L’IVG, plus petit commun dénominateur ?

Mais quelle mouche les a donc piqués ? Une décision de la Cour Suprême des USA* , et voilà que certain(es) paniquent en France à l’idée d’une éventuelle remise en cause du droit à l’avortement au point de vouloir l’inscrire dans la Constitution. Pourtant, aucun programme des formations politiques représentées au Parlement ne comporte la moindre remise en cause de la législation en vigueur. Alors, fallait-il, une fois de plus, se laisser aller à la dictature de l’émotion ? 

Nous pourrions faire observer que de ce côté-ci de l’Atlantique, nous assistons depuis des années à une extension quasiment sans limite du droit à l’avortement : allongement du délai permettant à une femme d’avorter ; condamnation des actions qui auraient pour effet de culpabiliser les femmes recourant à l’IVG ; remise en cause de la clause de conscience des médecins, etc. Et les arguments de ceux qui tentent de freiner ce mouvement sont systématiquement balayés.

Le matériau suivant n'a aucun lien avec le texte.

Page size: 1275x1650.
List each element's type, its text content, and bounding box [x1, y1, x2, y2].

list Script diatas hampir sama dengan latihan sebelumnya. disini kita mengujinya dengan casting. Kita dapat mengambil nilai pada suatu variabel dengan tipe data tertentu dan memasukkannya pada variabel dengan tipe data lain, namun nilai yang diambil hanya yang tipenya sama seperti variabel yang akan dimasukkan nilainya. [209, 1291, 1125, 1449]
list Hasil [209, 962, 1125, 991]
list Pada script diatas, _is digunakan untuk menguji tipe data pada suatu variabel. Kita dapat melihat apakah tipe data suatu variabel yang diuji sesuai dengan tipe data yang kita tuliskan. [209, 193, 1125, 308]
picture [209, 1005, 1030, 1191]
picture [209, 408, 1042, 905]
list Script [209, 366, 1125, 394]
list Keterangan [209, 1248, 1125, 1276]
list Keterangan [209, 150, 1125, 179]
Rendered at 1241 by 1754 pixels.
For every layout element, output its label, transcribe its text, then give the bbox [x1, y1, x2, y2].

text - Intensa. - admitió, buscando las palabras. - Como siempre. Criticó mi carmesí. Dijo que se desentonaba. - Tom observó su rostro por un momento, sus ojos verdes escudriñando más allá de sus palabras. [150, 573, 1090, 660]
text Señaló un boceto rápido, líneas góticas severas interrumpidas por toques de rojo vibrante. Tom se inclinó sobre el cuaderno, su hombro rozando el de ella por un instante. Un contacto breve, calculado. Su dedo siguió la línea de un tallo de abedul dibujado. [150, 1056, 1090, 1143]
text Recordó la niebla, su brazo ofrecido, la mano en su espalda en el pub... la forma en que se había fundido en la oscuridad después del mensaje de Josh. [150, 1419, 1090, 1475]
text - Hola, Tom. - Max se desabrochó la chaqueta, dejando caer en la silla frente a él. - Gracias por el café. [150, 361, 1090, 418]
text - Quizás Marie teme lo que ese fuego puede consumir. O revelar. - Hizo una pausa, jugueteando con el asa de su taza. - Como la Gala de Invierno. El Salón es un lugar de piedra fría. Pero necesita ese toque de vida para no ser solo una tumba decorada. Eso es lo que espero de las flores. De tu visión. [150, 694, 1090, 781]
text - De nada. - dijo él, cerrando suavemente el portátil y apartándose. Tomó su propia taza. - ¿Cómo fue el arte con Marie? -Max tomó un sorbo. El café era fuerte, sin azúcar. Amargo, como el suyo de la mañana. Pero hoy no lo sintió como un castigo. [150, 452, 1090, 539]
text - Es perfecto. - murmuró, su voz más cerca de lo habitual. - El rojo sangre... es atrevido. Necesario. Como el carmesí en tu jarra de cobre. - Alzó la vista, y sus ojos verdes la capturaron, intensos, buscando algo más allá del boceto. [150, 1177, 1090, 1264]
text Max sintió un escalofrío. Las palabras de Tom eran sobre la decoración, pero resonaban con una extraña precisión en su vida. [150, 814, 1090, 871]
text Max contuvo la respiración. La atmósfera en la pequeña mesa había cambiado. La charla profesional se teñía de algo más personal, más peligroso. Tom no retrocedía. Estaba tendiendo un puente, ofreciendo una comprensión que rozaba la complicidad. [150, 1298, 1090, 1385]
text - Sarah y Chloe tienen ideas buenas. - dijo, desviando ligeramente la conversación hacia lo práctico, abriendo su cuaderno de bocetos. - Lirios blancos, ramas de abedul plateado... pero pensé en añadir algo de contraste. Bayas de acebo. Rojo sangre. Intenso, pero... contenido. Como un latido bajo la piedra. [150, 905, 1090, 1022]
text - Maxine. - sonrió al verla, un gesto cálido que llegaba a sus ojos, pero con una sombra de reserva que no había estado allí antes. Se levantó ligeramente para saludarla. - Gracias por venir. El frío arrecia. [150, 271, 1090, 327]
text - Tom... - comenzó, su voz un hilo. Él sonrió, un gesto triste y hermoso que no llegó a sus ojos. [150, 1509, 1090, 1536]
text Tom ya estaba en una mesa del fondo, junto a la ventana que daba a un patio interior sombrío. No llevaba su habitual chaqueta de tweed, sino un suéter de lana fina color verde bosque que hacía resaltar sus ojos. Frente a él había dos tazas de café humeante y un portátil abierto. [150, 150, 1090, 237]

Rien de commun avec la situation des USA où, depuis des années, des activistes ”pro-vie” ** se livrent à un harcèlement souvent violent contre les médecins qui pratiquent des avortements et les femmes qui y recourent  ! Au surplus, notre Conseil Constitutionnel a déjà reconnu l’avortement comme une liberté fondamentale***. Alors, pourquoi procéder de la sorte, et pourquoi cet empressement des macronistes, au moment où l’on cherche encore les contours d’une majorité qui permette de gouverner ? La réponse à la première question tient en quelques mots : les droits acquis par les femmes étant fragiles, toute possibilité de les renforcer doit être utilisée. Et pour certain(e)s, peu importe que ce soit utile ou pas, peu importe que la méthode soit bonne ou mauvaise.   

Plus floue est la réponse à la seconde question. En effet, nous sortons d’une période de crise et d’une étrange séquence électorale au cours de laquelle, nombreuses ont été les remises en cause de nos institutions. Les adeptes du référendum d’initiative citoyenne, les promoteurs d’une VIème République, les tenants d’une révision de notre système électoral et de notre mode de scrutin, etc. partent tous d’un même constat : un essoufflement de notre système démocratique, et la nécessité de trouver les ressorts de sa revitalisation. Nous aurions donc pu penser  que face à un risque de blocage des institutions, face à cette nécessité assez largement admise d’une refondation républicaine, ouvrir la réflexion sur un projet de réforme de la Constitution qui ferait consensus aurait montré une réelle volonté réformatrice.

Hélas, des esprits sans imagination, et sans doute peu soucieux de modifier un système qui leur aura été utible, ont donc choisi de saisir l’occasion  pour tenter de trouver autour de l’IVG les contours d’une impossible union nationale. Car, bien entendu, honnis soient ceux qui oseront s’opposer à une telle proposition, lesquels, seront aussitôt assimilés aux activistes ”pro-vie” les plus radicaux qui sévissent outre-Atlantique. La manoeuvre est de celles qui, en d’autres temps, auraient été dénoncées vigoureusement par les forces d’opposition. Rien de tel aujourd’hui : on acquiesce ou l’on se tait. 

Nous savons qu’en matière de droit, l’émotion est rarement bonne conseillère. Nous savons aussi, pour reprendre les propos d’éminents juristes qu’on ne saurait toucher à notre Constitution que ”d’une main tremblante”. Mais des politiques qui raisonnent à courte vue ne s’embarrassent pas de telles considérations. Et n’hésitent pas à enrôler la cause des femmes en la mettant au service de leurs intérêts politiciens. L’IVG serait-il leur plus petit commun dénominateur ? 

 *Décision qui, il faut le souligner, ne vise pas à interdire l’avortement, mais renvoie la responsabilité de la législation sur ce sujet à chacun des états de l’Union. La nuance est importante.

** Lobby ”pro-vie” qui n’est pas à une contradiction près puisque c’est dans ses rangs que l’on trouve les défenseurs les plus acharnés de la vente et du port d’armes….

*** On lira avec intérêt à ce sujet l’analyse de Bertrand Mathieu, constitutionnaliste et  professeur de droit à Paris I , dans laquelle il souligne notamment que ”le droit en vigueur pose le principe selon lequel la liberté d’avorter constitue un élément de la liberté personnelle de la femme, et relève, dès lors d’une exigence constitutionnelle” . Analyse publiée dans ”La Croix” du 28 juin.